The rate of inflation has reached the highest level in nearly 13 years as President Biden has unleashed the money printers to pay people to stay unemployed, therefore increasing the overall money supply while overall decreasing production – two pathways that raise prices.
Bloomberg News reported that the Labor Department announced Wednesday, “The consumer price index increased 0.8% from the prior month, reflecting gains in nearly every major category and a sign burgeoning demand is giving companies latitude to pass on higher costs.”
The inflation rate doubled the highest projection in a Bloomberg survey of economists. So, yet again, Biden has lived up to the legends of his ability to cause an economy to only underperform. As previously reported after Biden managed to increase the unemployment rate while adding 750,000 jobs less than projected, “The economy under President Biden has defied expectations as economists are consistently surprised at how poorly the Biden economy is able to perform.”
— Bloomberg Markets (@markets) May 12, 2021
After the announcement the Washington Post tried to manipulate the numbers by removing the effects of gasoline and food prices on inflation, posting a graph titled “Inflation looks even tamer after removing the effects of volatile gasoline and food prices.”
Author Matt Palumbo replied to the graph on Twitter, writing, “Wow, if you exclude all the items whose prices are rising, inflation isn’t that big a deal after all!”

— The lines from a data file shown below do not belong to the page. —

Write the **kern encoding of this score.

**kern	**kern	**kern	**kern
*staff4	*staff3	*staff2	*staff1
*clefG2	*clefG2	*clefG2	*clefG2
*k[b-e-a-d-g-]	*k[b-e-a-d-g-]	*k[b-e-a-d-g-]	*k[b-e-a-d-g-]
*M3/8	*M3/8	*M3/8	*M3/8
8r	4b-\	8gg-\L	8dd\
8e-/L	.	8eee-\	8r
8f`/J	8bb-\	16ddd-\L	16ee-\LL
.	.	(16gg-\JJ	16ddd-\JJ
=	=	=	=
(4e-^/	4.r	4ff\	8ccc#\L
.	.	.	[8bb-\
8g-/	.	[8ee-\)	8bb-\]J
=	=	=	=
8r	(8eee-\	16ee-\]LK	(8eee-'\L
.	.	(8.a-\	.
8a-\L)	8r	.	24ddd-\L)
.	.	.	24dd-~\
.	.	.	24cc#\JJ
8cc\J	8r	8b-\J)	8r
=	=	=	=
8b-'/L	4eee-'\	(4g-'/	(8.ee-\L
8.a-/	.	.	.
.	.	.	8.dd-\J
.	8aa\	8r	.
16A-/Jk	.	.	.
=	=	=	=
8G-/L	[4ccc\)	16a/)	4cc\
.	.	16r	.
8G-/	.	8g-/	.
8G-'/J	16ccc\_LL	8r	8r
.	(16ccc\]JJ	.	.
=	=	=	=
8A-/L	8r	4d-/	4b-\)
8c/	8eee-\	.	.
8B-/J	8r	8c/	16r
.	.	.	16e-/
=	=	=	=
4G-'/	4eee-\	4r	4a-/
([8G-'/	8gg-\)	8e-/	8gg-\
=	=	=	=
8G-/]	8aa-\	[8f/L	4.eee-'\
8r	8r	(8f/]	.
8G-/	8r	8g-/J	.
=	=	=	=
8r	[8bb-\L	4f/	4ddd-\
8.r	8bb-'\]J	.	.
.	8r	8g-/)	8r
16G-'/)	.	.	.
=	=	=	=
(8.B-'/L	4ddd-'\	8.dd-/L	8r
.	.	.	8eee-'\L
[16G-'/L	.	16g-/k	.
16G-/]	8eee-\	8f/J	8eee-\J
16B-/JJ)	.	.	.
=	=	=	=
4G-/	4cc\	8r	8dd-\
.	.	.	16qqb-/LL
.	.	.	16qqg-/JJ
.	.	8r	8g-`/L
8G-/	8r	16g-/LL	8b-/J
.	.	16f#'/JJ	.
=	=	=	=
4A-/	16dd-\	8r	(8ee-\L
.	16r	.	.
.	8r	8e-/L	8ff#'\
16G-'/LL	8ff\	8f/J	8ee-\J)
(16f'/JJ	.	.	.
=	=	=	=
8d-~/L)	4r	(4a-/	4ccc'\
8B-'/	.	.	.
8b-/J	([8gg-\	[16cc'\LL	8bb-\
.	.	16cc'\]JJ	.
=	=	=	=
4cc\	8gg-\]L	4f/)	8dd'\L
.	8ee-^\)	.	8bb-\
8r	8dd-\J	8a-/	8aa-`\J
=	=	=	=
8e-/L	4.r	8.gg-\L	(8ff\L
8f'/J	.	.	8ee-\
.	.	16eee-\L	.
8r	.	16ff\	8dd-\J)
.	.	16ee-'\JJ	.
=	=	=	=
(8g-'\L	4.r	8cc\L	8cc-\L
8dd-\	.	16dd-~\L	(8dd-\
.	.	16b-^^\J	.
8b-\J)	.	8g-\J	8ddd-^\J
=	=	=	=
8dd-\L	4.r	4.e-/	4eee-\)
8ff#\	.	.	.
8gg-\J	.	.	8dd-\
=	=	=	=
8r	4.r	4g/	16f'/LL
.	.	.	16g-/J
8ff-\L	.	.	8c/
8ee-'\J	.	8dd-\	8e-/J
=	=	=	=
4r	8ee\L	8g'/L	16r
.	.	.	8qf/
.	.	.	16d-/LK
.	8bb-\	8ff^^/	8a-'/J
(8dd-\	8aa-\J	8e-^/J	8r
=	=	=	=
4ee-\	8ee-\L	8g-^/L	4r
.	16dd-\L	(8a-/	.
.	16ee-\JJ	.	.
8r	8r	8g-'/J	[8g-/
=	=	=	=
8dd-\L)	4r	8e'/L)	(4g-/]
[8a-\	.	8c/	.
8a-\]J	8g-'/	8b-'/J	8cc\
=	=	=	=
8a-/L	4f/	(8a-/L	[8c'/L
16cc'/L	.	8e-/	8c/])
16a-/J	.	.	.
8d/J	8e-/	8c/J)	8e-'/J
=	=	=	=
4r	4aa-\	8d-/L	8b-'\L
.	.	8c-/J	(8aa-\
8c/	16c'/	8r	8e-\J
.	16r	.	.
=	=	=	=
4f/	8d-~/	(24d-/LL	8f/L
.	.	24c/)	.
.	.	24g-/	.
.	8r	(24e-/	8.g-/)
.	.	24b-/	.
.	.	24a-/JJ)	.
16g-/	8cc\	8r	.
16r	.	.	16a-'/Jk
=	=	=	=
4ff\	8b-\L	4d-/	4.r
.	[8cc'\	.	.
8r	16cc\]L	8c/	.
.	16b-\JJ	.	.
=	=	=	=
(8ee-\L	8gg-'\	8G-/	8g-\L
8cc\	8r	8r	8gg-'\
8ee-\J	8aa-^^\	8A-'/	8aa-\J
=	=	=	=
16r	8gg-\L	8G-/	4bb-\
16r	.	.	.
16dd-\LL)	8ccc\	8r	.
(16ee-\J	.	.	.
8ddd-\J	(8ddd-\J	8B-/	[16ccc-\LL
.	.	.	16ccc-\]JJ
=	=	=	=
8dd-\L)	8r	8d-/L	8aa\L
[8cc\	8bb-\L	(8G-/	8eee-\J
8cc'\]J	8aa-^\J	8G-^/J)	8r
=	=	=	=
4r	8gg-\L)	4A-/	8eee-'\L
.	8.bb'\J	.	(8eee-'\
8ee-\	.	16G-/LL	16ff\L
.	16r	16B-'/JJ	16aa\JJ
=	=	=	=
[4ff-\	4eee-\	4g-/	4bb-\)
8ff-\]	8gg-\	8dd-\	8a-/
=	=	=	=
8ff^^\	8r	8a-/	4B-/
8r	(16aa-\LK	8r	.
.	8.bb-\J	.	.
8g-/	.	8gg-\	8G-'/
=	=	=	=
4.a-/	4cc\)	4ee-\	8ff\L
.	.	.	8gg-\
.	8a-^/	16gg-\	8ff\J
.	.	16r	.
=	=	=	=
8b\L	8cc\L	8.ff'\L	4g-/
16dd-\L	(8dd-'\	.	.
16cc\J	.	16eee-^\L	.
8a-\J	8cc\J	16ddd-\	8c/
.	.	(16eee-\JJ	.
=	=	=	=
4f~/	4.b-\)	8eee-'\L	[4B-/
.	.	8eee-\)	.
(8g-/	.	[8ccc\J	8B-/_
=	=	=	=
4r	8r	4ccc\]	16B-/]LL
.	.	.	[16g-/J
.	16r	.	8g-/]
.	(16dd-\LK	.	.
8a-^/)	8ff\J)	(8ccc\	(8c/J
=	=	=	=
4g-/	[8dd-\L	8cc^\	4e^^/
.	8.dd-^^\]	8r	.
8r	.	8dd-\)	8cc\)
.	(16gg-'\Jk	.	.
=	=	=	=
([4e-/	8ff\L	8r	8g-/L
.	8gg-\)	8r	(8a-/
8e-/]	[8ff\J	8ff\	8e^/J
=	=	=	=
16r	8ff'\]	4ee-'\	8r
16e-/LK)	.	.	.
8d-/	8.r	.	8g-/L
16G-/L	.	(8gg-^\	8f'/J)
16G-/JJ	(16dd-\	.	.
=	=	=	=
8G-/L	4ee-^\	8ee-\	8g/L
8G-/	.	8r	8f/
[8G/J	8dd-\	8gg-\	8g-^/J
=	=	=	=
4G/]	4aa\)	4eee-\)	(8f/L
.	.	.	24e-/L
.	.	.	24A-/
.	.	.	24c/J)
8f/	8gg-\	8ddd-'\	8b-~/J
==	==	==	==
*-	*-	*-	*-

Wow, if you exclude all the items whose prices are rising, inflation isn't that big a deal after all! pic.twitter.com/IUrpnRsPu2
— Matt Palumbo (@MattPalumbo12) May 12, 2021
Additionally, when using the criteria the Washington Post used in their graph, the increase in inflation rate ends up being the highest since 1982 – which can only be described as “even tamer” when manipulating the definition of “tame” as much as the Washington Post manipulated numbers for their graph.